TASK OBJECTIVE :: Summarize the text about Masutaro Otani in two sentences.

TEXT PROVIDED ::
________

Japanese judo master

Masutaro Otani (大谷 増太郎, Otani Masutaro, 25 March 1896 - 23 January 1977), was an 8th-Dan Japanese master of judo and a pioneer of judo in the United Kingdom and a leading student of Yukio Tani. He was best known for his speed and agility and was reputed to be one of the fastest-throwing exponents ever seen. He is most notable as the president of the British Judo Council alongside Kenshiro Abbe. He held the rank of 8th dan in judo and is the father of Robin Otani, Tomio Otani and two other sons. He died on 23 January 1977, at the age of 80.

== Biography ==
Otani was a pioneer of judo in Britain. He began judo young, practising judo and kendo at school. He then left Japan as a teenager and moved to Colombo, Sri Lanka, where he trained under Seizo Usui for two years. He arrived in the United Kingdom in 1919 in Liverpool before moving to London, where he joined the Budokwai. At the Budokwai he trained mostly under Yukio Tani, who was the chief instructor, but had also trained under Hikoichi Aida. Otani was soon sent out to Oxford and Cambridge universities where he taught judo.

________

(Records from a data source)
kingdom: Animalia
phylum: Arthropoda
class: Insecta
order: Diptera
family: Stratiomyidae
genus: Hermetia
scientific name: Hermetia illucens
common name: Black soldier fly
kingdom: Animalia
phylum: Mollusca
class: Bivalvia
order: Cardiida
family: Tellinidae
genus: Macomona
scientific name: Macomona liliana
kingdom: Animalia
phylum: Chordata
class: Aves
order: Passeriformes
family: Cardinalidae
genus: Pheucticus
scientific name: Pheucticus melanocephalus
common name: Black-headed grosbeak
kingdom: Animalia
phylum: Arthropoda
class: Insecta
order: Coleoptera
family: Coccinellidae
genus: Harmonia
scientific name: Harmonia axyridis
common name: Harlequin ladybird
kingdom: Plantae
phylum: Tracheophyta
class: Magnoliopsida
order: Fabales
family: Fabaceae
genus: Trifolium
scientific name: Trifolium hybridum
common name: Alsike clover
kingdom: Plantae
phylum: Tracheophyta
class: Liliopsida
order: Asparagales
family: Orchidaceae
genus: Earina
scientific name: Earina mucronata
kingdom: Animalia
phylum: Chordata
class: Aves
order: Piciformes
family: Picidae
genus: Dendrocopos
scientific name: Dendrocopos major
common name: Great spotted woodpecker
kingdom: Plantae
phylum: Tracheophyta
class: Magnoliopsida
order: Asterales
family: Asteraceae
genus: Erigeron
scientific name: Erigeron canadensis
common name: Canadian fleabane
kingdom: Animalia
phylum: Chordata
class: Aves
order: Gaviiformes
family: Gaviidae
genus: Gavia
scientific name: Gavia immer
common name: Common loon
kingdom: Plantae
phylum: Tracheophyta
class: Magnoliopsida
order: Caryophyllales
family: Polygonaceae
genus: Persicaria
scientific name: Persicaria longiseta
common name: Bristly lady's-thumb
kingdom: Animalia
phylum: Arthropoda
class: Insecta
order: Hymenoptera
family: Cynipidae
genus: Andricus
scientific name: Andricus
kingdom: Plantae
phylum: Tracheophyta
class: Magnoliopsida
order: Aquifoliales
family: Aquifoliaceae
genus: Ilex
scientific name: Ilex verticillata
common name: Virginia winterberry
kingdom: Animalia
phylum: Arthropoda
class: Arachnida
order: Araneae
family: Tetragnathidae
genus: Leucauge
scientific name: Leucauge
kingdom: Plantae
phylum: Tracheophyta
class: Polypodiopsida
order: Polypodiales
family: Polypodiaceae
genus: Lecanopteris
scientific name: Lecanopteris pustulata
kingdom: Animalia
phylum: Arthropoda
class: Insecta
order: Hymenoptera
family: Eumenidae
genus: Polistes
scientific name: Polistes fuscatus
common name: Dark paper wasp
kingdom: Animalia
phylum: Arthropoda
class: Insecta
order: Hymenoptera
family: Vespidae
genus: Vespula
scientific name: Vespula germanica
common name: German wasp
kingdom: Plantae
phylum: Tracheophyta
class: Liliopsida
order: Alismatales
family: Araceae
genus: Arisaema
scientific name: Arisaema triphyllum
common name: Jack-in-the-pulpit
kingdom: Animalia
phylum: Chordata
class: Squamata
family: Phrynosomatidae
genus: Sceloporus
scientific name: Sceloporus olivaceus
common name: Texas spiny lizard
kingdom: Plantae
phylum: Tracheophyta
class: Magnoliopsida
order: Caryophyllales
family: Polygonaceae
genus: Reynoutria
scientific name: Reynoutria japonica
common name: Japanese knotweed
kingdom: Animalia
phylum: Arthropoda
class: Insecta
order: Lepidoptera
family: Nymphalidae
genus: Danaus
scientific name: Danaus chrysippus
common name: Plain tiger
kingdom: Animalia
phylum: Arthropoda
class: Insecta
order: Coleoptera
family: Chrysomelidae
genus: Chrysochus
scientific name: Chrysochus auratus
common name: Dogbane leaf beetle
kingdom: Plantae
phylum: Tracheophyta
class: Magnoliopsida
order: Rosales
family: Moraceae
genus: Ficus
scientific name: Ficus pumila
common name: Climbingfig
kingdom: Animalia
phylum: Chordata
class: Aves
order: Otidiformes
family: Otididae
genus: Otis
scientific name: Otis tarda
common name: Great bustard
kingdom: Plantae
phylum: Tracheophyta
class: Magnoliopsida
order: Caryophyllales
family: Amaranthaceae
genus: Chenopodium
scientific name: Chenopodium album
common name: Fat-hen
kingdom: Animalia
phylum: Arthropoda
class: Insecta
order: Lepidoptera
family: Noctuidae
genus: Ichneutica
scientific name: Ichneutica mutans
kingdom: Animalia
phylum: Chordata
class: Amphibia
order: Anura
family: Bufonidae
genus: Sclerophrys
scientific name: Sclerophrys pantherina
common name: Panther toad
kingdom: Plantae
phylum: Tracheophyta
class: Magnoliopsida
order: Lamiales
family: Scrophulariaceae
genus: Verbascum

________

OUTPUT OF THE EXERCISE :: Masutaro Otani (1896–1977) was an 8th-dan Japanese judo master who was known for his speed and agility, pioneered judo in the United Kingdom, was a leading student of Yukio Tani, and served as president of the British Judo Council alongside Kenshiro Abbe. After practising judo and kendo at school, he left Japan as a teenager to train under Seizo Usui in Colombo, Sri Lanka, arrived in Liverpool in 1919, joined the Budokwai in London, where he trained mostly under Yukio Tani, and was sent to teach judo at Oxford and Cambridge universities.